En la nueva discoteca nos presentó al dueño y al negrazo que hacía de guardia de seguridad en la puerta, un enorme gigante de dos por dos, con la cabeza afeitada y unos brazos más anchos que mis piernas. Dentro pedimos otra botella de Chivas y nos sentamos en una mesa. Zack seguía saludando y dando besos, (entre ellos se dan cuatro), presentándonos gente y cantando con el micro de vez en cuando, mientras repartía billetes. Era como estar con el dueño de la ciudad. Todo el mundo lo conocía, todo el mundo se acercaba a saludarlo y todas las chicas revoloteaban a su alrededor como moscas en la miel. Alguna de ellas te quitaba el hipo con su sola presencia. Yo no me fijaba en si eran putas o no, la verdad es que la mayoría de la población femenina de la disco era como salida de la tele: cuerpos de escándalo, minifaldas de impresión y ropa ajustada por doquier. Uno ya no tiene edad para estas impresiones fuertes y, en un momento dado, casi me da un pasmo cuando una de ellas, una de las amigas de Zack, comenzó a bailar con los movimientos más sensuales que un cuerpo femenino pueda desplegar. Sus nalgas se movían como electrificadas por una energía invisible y su vestido de rayas, ya corto de por si, aún subía de vez en cuando para mostrar, como en descuidos, el nacimiento de un glúteo que se adivinaba perverso. Me estaba poniendo malo y bajé a la pista a bailar, casualmente justo al lado de otra diosa de la belleza que, subida a no sé donde, sonreía y acaparaba miradas. Supongo que no todas son putas pero tampoco voy a investigar.
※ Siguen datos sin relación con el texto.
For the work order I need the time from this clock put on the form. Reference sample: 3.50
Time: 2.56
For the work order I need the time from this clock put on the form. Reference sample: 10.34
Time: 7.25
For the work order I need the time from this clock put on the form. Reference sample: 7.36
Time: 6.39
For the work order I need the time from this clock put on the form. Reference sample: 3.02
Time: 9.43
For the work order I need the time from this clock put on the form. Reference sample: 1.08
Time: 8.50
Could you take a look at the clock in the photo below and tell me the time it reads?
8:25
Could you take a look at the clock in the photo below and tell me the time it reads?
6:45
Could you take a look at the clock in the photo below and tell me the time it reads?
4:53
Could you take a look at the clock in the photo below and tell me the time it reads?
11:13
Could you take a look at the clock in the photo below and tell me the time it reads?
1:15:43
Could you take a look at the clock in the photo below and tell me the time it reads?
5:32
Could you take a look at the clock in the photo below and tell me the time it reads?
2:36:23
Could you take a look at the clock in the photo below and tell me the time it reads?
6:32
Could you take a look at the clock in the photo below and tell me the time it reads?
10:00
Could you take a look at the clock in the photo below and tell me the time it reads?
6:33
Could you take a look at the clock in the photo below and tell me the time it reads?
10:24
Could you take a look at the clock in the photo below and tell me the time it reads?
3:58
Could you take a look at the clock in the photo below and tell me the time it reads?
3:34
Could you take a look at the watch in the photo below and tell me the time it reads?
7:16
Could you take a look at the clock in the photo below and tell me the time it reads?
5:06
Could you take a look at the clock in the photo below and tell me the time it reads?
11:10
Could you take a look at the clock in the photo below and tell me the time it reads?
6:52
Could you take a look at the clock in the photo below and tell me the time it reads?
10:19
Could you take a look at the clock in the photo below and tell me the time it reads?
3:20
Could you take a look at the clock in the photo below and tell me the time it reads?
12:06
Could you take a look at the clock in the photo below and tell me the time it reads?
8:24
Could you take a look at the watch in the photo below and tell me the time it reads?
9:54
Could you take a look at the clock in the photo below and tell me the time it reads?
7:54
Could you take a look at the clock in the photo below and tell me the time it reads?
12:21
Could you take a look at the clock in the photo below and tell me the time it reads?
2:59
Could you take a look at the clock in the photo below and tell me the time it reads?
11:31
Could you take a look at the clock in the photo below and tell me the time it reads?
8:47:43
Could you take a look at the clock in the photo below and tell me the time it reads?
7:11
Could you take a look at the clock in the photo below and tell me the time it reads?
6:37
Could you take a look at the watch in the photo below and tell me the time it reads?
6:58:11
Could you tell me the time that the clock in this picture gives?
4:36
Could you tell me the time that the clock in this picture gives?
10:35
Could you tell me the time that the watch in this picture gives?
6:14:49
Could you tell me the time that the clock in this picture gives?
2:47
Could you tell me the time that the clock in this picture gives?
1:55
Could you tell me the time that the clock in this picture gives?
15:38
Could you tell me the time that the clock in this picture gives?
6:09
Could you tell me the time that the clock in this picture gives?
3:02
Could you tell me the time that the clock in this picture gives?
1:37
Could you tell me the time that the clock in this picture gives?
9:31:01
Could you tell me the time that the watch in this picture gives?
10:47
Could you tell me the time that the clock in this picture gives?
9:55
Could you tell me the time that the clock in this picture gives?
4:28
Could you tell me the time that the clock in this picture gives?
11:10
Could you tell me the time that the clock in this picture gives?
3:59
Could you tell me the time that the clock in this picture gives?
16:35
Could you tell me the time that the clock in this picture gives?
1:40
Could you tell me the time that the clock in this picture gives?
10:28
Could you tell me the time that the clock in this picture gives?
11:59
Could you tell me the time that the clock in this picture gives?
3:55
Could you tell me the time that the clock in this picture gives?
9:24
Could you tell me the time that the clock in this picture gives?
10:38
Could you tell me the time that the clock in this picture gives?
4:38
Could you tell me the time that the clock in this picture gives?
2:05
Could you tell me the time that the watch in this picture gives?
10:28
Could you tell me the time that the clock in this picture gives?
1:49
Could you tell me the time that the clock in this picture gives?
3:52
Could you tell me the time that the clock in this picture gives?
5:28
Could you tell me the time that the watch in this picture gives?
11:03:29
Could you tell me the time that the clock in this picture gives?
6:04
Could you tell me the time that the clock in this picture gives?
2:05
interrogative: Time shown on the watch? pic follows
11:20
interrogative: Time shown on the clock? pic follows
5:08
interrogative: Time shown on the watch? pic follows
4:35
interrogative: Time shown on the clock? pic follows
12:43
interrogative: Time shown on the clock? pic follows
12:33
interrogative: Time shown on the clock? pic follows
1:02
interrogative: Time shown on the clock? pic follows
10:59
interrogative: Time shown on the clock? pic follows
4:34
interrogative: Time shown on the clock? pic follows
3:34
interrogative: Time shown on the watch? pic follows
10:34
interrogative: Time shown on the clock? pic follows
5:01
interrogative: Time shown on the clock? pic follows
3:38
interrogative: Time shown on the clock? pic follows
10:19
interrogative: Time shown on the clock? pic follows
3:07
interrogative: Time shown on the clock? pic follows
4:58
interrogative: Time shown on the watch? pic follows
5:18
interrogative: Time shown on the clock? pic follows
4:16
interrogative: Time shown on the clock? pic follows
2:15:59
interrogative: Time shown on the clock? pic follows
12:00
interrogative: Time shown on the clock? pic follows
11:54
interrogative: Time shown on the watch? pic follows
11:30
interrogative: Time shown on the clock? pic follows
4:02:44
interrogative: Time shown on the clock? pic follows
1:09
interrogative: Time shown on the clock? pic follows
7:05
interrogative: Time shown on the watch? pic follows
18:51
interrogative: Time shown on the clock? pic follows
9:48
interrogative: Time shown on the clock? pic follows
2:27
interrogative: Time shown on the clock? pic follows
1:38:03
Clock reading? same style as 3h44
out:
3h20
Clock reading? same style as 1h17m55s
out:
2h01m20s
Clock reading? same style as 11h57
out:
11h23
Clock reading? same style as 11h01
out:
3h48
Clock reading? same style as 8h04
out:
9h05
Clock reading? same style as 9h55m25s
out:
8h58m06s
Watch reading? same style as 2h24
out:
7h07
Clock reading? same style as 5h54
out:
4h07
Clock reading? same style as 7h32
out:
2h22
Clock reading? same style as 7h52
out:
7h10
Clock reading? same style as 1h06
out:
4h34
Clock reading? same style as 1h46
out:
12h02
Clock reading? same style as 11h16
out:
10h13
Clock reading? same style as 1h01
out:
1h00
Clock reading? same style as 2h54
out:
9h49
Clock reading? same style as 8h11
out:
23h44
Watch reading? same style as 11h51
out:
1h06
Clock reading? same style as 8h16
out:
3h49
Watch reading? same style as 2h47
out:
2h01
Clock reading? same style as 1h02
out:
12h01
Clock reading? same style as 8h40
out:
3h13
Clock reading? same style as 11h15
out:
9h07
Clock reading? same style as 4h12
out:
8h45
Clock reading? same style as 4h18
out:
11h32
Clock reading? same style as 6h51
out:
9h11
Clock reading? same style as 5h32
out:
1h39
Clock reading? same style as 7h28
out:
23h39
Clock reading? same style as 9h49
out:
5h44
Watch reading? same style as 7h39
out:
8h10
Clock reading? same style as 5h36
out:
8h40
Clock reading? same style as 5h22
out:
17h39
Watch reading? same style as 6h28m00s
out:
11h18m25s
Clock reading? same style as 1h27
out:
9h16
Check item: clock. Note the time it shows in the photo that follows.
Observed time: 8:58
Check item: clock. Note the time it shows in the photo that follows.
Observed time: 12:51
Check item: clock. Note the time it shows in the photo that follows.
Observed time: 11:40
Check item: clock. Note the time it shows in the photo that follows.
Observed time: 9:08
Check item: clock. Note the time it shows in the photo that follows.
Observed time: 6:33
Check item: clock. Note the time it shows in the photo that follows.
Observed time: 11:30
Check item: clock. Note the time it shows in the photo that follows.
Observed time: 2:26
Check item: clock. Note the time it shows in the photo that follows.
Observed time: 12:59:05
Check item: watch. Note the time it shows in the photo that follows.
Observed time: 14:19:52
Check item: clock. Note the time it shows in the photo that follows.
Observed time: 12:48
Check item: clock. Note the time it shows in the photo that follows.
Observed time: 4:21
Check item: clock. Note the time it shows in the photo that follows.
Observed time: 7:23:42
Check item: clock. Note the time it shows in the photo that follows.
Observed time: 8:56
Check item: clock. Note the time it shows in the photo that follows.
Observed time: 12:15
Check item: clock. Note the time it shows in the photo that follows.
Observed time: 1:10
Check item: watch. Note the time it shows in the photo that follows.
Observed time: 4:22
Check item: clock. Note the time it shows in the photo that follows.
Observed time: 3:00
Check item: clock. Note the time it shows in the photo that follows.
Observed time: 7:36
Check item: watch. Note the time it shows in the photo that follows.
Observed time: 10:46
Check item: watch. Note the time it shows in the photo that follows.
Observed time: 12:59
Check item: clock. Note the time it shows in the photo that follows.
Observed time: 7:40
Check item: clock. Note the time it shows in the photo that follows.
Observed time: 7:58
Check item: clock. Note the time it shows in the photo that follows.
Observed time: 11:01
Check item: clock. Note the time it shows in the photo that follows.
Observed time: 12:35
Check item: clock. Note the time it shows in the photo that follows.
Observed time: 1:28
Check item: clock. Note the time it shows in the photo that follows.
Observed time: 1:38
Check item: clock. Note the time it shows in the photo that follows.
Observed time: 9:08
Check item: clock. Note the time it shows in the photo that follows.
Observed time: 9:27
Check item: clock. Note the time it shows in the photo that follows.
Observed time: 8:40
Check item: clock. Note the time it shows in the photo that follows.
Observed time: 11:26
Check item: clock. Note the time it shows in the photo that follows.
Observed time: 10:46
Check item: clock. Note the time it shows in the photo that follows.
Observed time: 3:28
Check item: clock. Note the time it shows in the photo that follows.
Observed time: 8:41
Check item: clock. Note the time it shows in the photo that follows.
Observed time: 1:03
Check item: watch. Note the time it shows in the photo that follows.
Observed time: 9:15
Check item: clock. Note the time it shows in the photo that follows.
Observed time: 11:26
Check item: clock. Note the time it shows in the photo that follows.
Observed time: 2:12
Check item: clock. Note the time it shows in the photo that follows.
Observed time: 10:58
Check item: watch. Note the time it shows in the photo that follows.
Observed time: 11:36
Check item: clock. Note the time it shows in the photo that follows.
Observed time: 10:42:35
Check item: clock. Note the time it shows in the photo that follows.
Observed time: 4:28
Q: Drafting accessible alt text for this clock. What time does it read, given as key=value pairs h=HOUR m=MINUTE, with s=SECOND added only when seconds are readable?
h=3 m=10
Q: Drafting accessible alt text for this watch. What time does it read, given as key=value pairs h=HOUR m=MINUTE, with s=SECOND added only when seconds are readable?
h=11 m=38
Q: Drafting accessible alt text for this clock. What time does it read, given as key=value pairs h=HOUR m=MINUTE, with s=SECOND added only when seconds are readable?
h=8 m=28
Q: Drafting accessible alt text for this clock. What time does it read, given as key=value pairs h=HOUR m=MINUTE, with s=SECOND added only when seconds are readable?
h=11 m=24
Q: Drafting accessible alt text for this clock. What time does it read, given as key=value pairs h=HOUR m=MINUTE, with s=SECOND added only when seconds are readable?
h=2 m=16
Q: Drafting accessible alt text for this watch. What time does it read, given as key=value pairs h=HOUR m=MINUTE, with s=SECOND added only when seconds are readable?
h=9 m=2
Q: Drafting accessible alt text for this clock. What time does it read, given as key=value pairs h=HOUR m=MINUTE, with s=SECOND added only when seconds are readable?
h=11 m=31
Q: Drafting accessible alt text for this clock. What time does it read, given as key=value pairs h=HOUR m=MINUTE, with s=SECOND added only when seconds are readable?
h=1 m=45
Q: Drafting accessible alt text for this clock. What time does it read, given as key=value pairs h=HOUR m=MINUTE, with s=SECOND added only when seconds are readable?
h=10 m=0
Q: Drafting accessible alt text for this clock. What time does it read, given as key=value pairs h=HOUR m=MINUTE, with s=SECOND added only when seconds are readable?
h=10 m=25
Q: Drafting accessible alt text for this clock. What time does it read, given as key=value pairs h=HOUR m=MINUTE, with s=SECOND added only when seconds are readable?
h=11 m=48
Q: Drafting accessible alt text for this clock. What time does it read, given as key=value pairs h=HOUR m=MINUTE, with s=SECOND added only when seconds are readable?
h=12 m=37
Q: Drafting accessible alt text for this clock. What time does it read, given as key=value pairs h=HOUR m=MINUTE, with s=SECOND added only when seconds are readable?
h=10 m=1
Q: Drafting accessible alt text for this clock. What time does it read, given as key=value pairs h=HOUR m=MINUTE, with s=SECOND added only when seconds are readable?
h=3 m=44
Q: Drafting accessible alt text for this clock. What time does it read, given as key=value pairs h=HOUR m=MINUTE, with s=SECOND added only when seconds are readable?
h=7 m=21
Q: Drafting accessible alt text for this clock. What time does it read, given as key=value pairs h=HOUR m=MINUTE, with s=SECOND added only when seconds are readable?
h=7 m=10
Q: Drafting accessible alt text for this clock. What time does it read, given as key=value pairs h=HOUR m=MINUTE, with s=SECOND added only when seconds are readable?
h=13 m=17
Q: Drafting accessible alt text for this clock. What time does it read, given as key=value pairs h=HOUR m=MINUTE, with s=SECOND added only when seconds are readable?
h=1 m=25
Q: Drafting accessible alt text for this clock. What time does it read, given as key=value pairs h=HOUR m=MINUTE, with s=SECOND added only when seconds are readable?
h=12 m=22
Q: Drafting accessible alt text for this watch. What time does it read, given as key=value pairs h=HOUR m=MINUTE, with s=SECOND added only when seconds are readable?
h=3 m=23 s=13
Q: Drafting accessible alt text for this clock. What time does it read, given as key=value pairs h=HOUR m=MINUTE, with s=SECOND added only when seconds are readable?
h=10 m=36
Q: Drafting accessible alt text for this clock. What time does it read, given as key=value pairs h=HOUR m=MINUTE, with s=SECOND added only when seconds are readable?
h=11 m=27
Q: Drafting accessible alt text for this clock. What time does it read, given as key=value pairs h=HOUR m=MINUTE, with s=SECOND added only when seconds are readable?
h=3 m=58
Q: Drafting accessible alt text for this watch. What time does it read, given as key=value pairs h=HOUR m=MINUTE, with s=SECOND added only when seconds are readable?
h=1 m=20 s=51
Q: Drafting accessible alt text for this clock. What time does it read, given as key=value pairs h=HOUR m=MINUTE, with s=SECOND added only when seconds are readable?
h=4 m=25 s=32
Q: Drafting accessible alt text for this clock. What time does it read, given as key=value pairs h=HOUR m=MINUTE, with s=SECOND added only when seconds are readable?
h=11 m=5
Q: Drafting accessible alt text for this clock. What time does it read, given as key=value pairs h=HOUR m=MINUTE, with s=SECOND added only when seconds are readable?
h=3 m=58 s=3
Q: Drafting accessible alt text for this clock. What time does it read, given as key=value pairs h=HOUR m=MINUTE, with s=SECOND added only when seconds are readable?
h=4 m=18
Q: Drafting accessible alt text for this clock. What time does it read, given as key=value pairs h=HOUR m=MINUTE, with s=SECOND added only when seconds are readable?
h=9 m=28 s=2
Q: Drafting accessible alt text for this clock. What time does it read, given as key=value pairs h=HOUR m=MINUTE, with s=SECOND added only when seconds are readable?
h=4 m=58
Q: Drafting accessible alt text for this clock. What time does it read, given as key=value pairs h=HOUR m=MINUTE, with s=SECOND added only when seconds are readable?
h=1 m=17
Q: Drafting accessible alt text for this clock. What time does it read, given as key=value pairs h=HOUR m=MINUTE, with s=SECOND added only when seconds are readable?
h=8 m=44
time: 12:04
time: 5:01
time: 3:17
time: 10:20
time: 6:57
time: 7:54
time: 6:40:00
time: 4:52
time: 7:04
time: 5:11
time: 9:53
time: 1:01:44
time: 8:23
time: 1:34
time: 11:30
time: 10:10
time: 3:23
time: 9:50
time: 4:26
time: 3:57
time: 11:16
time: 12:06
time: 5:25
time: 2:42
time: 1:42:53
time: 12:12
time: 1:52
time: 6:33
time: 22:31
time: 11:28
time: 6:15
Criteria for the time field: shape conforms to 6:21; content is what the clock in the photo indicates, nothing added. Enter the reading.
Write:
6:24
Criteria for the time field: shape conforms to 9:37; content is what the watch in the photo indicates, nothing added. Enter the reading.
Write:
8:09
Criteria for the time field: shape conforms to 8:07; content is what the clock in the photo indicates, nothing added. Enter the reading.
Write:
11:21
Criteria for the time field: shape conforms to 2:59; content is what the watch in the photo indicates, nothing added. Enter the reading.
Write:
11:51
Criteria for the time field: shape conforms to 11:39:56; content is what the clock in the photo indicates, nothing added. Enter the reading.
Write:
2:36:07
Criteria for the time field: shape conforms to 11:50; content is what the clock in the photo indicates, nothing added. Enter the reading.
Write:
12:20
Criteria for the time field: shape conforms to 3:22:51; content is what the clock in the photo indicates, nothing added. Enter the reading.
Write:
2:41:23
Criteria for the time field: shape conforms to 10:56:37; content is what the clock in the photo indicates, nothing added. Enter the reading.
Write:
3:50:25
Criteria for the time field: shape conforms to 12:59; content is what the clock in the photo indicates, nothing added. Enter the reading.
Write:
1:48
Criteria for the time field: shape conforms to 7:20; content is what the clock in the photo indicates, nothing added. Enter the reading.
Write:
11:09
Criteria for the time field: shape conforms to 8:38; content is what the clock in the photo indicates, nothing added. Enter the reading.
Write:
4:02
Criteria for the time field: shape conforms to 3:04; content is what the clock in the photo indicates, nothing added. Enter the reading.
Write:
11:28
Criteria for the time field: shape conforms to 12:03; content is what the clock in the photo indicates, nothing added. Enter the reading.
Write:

Yo, a esas alturas, tenía una mamada considerable, el Chivas entraba con facilidad y cuando quise darme cuenta estaba sentado en el coche, al lado de la amiga de Zack del vestido de rayas, intentando distraer mi mente con cualquier otra cosa que no fuesen sus muslos al lado de los míos. Estoicismo.
Llegamos a casa y Zacariah nos dejó en la puerta, largándose con la chica a un chalet de la playa. Antes de acostarnos aún tuve tiempo de ponerme histérico creyendo haber perdido los seis mil dirham que había cambiado esa mañana hasta que me di cuanta que estaban en la maleta de la moto.
Cuando me acosté el mundo daba vueltas y no precisamente en sentido literario. Eran las seis y media de la mañana marroquí.